November 27, 2004 | Dear Frankie News, Uncategorized

For the St. Louis International Film Festival, which concluded on Sunday, 13 was a lucky number. The 13th installment was both a commercial and artistic success, with solid attendance, distinguished guests, a near-perfectly balanced roster and an enthusiastic reception for the right films.

Phil Moses, a board member of the sponsoring organization, Cinema St. Louis, declared that it is now one of the 10 best film festivals in America. That’s a bit of a stretch, but not an outrageous one.

The surest evidence of the festival’s maturation was the quality of its films, which came from 30 countries. Those movies included several high-profile releases that will have regular runs in St. Louis in the next few months: “Finding Neverland,” “Kinsey,” “House of Flying Daggers,” “Bad Education,” “Imaginary Heroes,” “The Chorus” and “Dear Frankie.” The latter two movies were the biggest vote-getters in the audience-choice award balloting and were named best foreign film and best overall film, respectively. That surely pleased their distributor, Miramax, which is likely to funnel more movies to St. Louis in future years, particularly since our festival is so close to the year-end Oscar race.
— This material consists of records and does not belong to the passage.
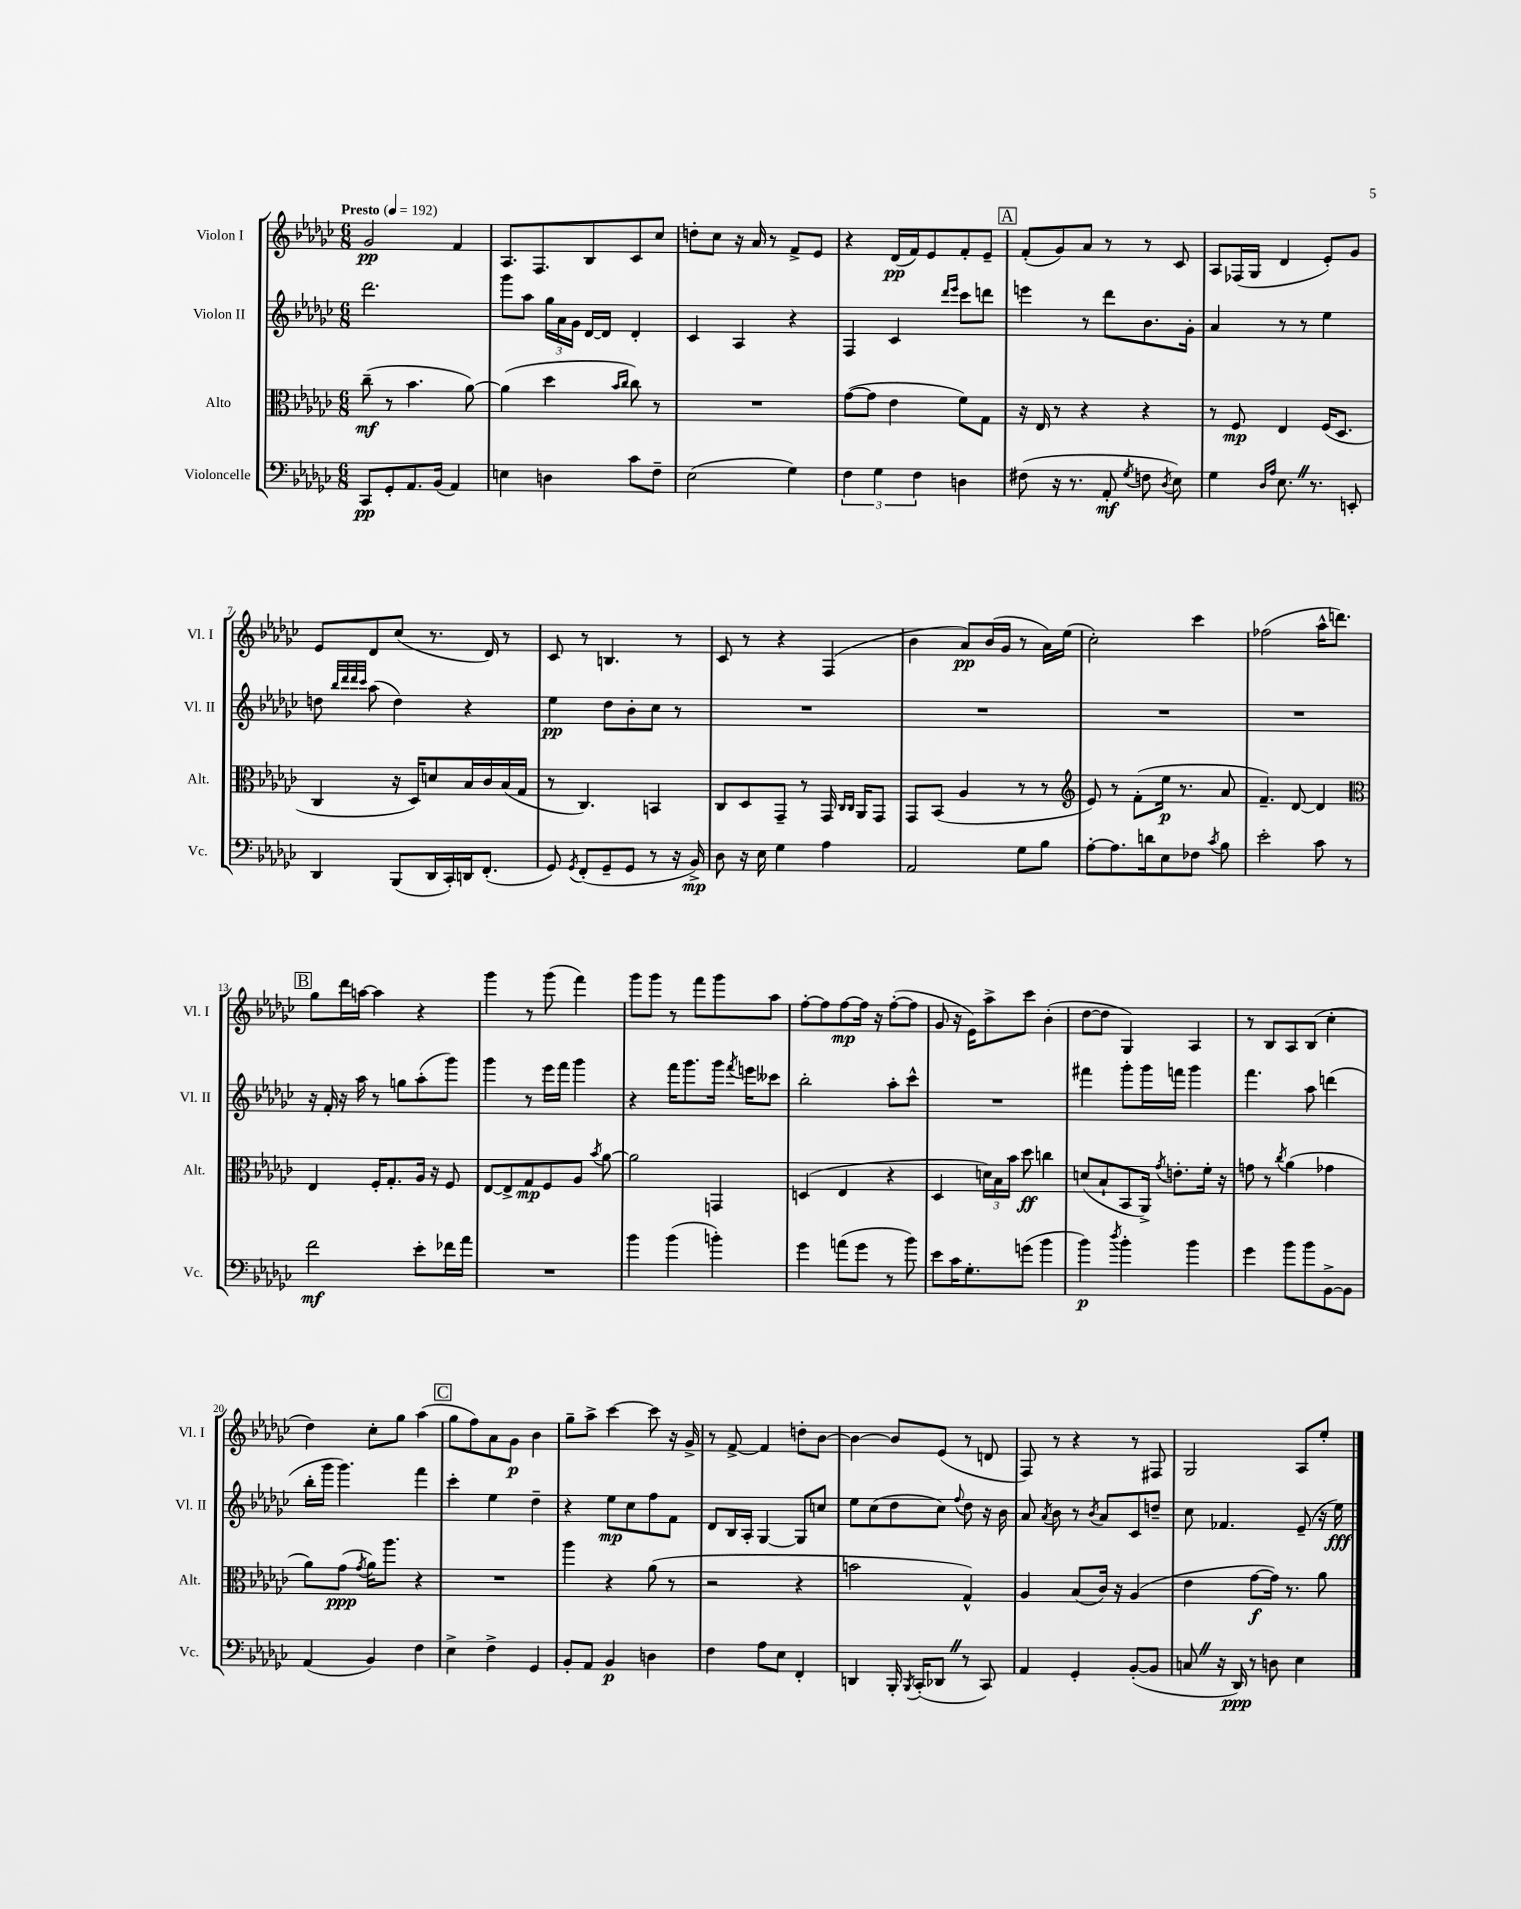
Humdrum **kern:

**kern	**kern	**kern	**kern
*staff4	*staff3	*staff2	*staff1
*clefF4	*clefC3	*clefG2	*clefG2
*k[b-e-a-d-g-c-]	*k[b-e-a-d-g-c-]	*k[b-e-a-d-g-c-]	*k[b-e-a-d-g-c-]
*M6/8	*M6/8	*M6/8	*M6/8
*MM192	*MM192	*MM192	*MM192
8CC-/L	(8cc-~\	2.ddd-\	2g-/
8GG-'/	8r	.	.
8.AA-/	4.b-\	.	.
(16BB-/Jk	.	.	.
4AA-/)	.	.	4f/
.	[8a-\)	.	.
=	=	=	=
4E\	(4a-\]	8ggg-\L	8.A-/L
.	.	8aa-\J	.
.	.	.	8.F/
4D\	4dd-\	24gg-\LL	.
.	.	24a-\	.
.	.	24g-\JJ	.
.	.	[16d-/LL	8B-/
.	.	16d-/]JJ	.
.	16qqb-/LL	.	.
.	16qqcc-/JJ	.	.
8c-\L	8cc-\)	4d-'/	8c-/
8F~\J	8r	.	8cc-/J
=	=	=	=
(2E-\	2.r	4c-/	8dd'\L
.	.	.	8cc-\J
.	.	4A-/	16r
.	.	.	16a-/
.	.	.	8r
4G-\)	.	4r	8f^/L
.	.	.	8e-/J
=	=	=	=
6F\	([8g-\L	4F/	4r
.	8g-\]J	.	.
6G-\	.	.	.
.	4e-\	4c-/	(16d-/LL
.	.	.	16f/J)
6F\	.	.	.
.	.	.	8e-/
.	.	16qqddd-/LL	.
.	.	16qqeee-/JJ	.
4D\	8f\L)	8ccc-\L	8f'/
.	8G-\J	8ddd\J	8e-~/J
=	=	=	=
(8F#\	16r	4eee\	(8f'/L
.	16E-/	.	.
16r	8r	.	8g-/)
8.r	.	.	.
.	4r	8r	8a-/J
8AA-'/	.	8ddd-\L	8r
8qG-/	.	.	.
8F\	4r	8.b-\	8r
8qD-/	.	.	.
8E-\)	.	.	8c-/
.	.	16g-'\Jk	.
=	=	=	=
4G-\	8r	4a-/	8A-/L
.	8F/	.	(16F-/L
.	.	.	16G-/JJ
16qqD-/LL	.	.	.
16qqA-/JJ	.	.	.
8.E-\	4E-/	8r	4d-/
.	.	8r	.
8.r	.	.	.
.	(16F/LK	4ee-\	8e-'/L)
.	8.D-/J	.	.
8EE'/	.	.	8g-/J
=	=	=	=
4DD-/	4C-/	8dd\	8e-/L
.	.	32qqbb-/LLL	.
.	.	32qqddd-/	.
.	.	32qqddd-/	.
.	.	32qqccc-/JJJ	.
.	.	(8aa-\	8d-/
(8BBB-/L	16r	4dd\)	(8cc-/J
.	16D-/LK)	.	.
16DD-/L	8d/	.	8.r
16CC-'/)	.	.	.
16DD/J	16B-/L	4r	.
(8.FF'/J	16c-/	.	16d-/)
.	(16B-/	.	8r
.	16G-/JJ	.	.
=	=	=	=
8GG-/)	8r	4ee-\	8c-/
8qGG-/	.	.	.
(8FF'/L	4.C-/)	.	8r
8GG-~/	.	8dd-\L	4.B/
8GG-/J	.	8b-'\	.
8r	4BB/	8cc-\J	.
16r	.	8r	8r
16BB-^/)	.	.	.
=	=	=	=
8D-\	8C-/L	2.r	8c-/
16r	8D-/	.	8r
16E-\	.	.	.
4G-\	8GG-~/J	.	4r
.	8r	.	.
4A-\	16GG-/	.	(4F/
.	16qqC-/LL	.	.
.	16qqC-/JJ	.	.
.	16AA-/LK	.	.
.	8GG-/J	.	.
=	=	=	=
2AA-/	8GG-/L	2.r	4b-\
.	(8BB-/J	.	.
.	4A-/	.	8a-/L)
.	.	.	(16b-/L
.	.	.	16g-/JJ
8G-\L	8r	.	8r
8B-\J	8r	.	16a-\LL)
.	.	.	(16ee-\JJ
=	=	=	=
*	*clefG2	*	*
[8A-'\L	8e-/)	2.r	2cc-'\)
8.A-\]	8r	.	.
.	(8f'\L	.	.
16d\k	.	.	.
8E-\	16ee-\Jk	.	.
.	8.r	.	.
8F-\J	.	.	4ccc-\
8qc-/	.	.	.
8B-\	8a-/	.	.
=	=	=	=
2e-'\	4.f~/)	2.r	(2ff-\
.	[8d-/	.	.
8c-\	4d-/]	.	16aa-^^\LK
.	.	.	8.ddd\J)
8r	.	.	.
=	=	=	=
*	*clefC3	*	*
2f\	4E-/	16r	8gg-\L
.	.	16f'/	.
.	.	16r	16ddd-\L
.	.	16aa-\	[16aa\JJ
.	16F'/LK	8r	4aa\]
.	8.G-'/	.	.
.	.	8gg\L	.
8e-'\L	16A-/Jk	(8aa-'\	4r
.	16r	.	.
16f-\L	8F/	8ggg-\J)	.
16a-\JJ	.	.	.
=	=	=	=
2.r	[8E-/L	4ggg-\	4ggg-\
.	8E-^/]	.	.
.	8G-/	8r	8r
.	8F/	16eee-\LL	(8ggg-\
.	.	16fff\JJ	.
.	8A-/J	4ggg-\	4fff\)
.	8qb-/	.	.
.	[8a-\	.	.
=	=	=	=
4b-\	2a-\]	4r	8ggg-\L
.	.	.	8ggg-\J
(4b-\	.	16fff\LK	8r
.	.	8.ggg-\	.
.	.	.	8fff\L
4b'\)	4GG/	16ggg-\Jk	8ggg-\
.	.	8qfff/	.
.	.	16eee\LK	.
.	.	8ccc--\J	8aa-\J
=	=	=	=
4g-\	(4D/	2bb-'\	[8ff'\L
.	.	.	8ff\]
(8a\L	4E-/	.	[8ff\
8g-\J	.	.	16ff\]Jk
.	.	.	16r
8r	4r	8aa-'\L	([8ff'\L
8b-\)	.	8ccc-^^\J	8ff\]J
=	=	=	=
8e-\L	4D-/	2.r	8g-/
16c-\K	.	.	16r
8.G-'\	.	.	16e-\LK)
.	24d\LL)	.	8aa-^\
.	24B-\	.	.
.	24b-\JJ	.	.
(8g\J	8dd-\	.	8ccc-\J
4b-\	4cc\	.	(4b-'\
=	=	=	=
4b-\)	(8d/L	4fff#\	[8dd-\L
.	8B-`/	.	8dd-\]J
8qdd-/	.	.	.
4b-'\	8BB-/	8ggg-'\L	4G-/)
.	16AA-^/Jk)	16ggg-\L	.
.	8qg-/	.	.
.	8.e'\L	16fff\JJ	.
4b-\	.	4ggg-\	4A-/
.	16f'\Jk	.	.
.	16r	.	.
=	=	=	=
4g-\	8g\	4.fff\	8r
.	8r	.	8B-/L
.	8qcc-/	.	.
8b-\L	(4a-\	.	8A-/
8b-\	.	8aa-\	(8B-/J
[8BB-^\	4g-\	(4ddd\	4cc-'\
8BB-\]J	.	.	.
=	=	=	=
(4AA-/	8a-\L)	16bb-'\LL	4dd-\)
.	.	16ggg-\JJ	.
.	(8g-\J	4.ggg-\)	.
.	8qg-/	.	.
4BB-/)	16a-\LK)	.	8cc-'\L
.	8.aa-\J	.	.
.	.	.	8gg-\J
4F\	4r	4fff\	(4aa-\
=	=	=	=
4E-^\	2.r	4ccc-'\	8gg-\L
.	.	.	8ff\)
4F^\	.	4ee-\	8a-\
.	.	.	8g-\J
4GG-/	.	4dd-~\	4b-\
=	=	=	=
8BB-'/L	4aa-\	4r	8gg-~\L
8AA-/J	.	.	8aa-^\J
4BB-/	4r	8ee-\L	[4ccc-\
.	.	8cc-\	.
4D\	(8a-\	8ff\	8ccc-\]
.	8r	8f\J	16r
.	.	.	16g-^/
=	=	=	=
4F\	2r	8d-/L	8r
.	.	16B-/L	[8f^/
.	.	16A-'/JJ	.
8A-\L	.	[4G-/	4f/]
8E-\J	.	.	.
4FF'/	4r	8G-/]L	8dd'\L
.	.	8cc/J	[8b-\J
=	=	=	=
4DD/	2b\	8ee-\L	4b-\_
.	.	(8cc-\	.
16BBB-'/	.	8dd-\	8b-/]L
8qBBB-/	.	.	.
(16CC-'/LK	.	.	.
8DD-/J	.	8cc-\J)	(8e-/J
.	.	8qqff/	.
8r	4G-^^/)	8dd-\	8r
8CC-/)	.	16r	8d/
.	.	16b-\	.
=	=	=	=
4AA-/	4A-/	8a-/	8F/)
.	.	8qa-/	.
.	.	8b-\	8r
4GG-'/	(8B-/L	8r	4r
.	.	8qb-/	.
.	16c-/Jk)	8a-/L	.
.	16r	.	.
([8BB-'/L	(4A-/	8c-/	8r
8BB-/]J	.	8dd~/J	8F#/
=	=	=	=
8C/	4e-\	8cc-\	2G-/
16r	.	4.f-/	.
16DD-/)	.	.	.
8r	[8g-\L	.	.
8D\	16g-\]Jk)	.	.
.	8.r	.	.
4E-\	.	(8e-~/	8A-/L
.	8a-\	16r	8ee-'/J
.	.	16ee-\)	.
==	==	==	==
*-	*-	*-	*-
A critical curmudgeon might note that they are both rather warm-and-fuzzy films (about a choir of reformed delinquents and a fatherless deaf boy) and don’t compare in artistic merit to the others on that list.

“Kinsey,” in particular, was the biggest news among the movies, both because it is a legitimate contender for Academy Awards and because director Bill Condon brought a palpable excitement to town with him. His book signing at the Borders store in Brentwood attracted about a dozen protesters, who felt that the biopic of sex researcher Dr. Alfred Kinsey valorizes a man who is largely responsible for the moral decay of our society.

Condon has many friends and crew members from St. Louis (including former Point DJ MaryEllen Owen, whose mockumentary “Beaux and Daria” tied for best locally produced short), and he was besieged by well-wishers at some of the festival’s social events. At the closing-night party at Blueberry Hill, he told me that he was still surprised to encounter resistance to Kinsey’s inclusive view of human nature. When Condon sought permission to use a Kinsey reference from an “I Love Lucy” episode in the film, Lucy Arnaz turned him down, saying that her parents didn’t approve of what the doctor had done.

Another guest of the fest was Jack Valenti, the recently retired president of the Motion Picture Association of America. As the Hollywood mascot of self-regulation, Valenti opined to Chris Clark, the executive director of the fest, that a filmmaker in Condon’s position should praise the great American tradition of getting into an argument about Kinsey’s work.

Somehow, the other films in the festival with adult themes managed to slip beneath the radar. Although a documentary about “personal massage devices” was expected to generate a buzz, our Gail Pennington felt it was lifeless. The audience choice for best documentary was the civil-rights-themed “A Panther in Africa.” Based on the life of former Kansas City activist Pete O’Neal, it marks a stride away from the homerism of last year’s contest, when the winning doc was a local high-schooler’s film about D-Day. (Likewise, last year’s prize for best overall feature was given to a forgettable movie called “Clipping Adam” that happened to star a former St. Louisan with lots of schoolmates in the audience. Such things don’t happen at top-10 festivals.)

For me, however, the best documentary was “Tarnation,” in which director Jonathan Caouette uses old home movies to recount his mother’s struggle with schizophrenia. It will play a regular theatrical run here soon.

Another documentary I should mention is Patricia Scallet’s “Fundamental Fairness,” which tied with “Beaux and Daria” for best locally produced short. It examines an apparent miscarriage of justice in which a man is serving a life sentence for a Clayton murder. Twenty-seven minutes isn’t long enough to scrutinize all the facts in the case, but it’s more than enough time to remind us that filmmakers can sometimes be the last link in our connection to others.

The total attendance for the 11-day festival was approximately 18,000, about the same as last year.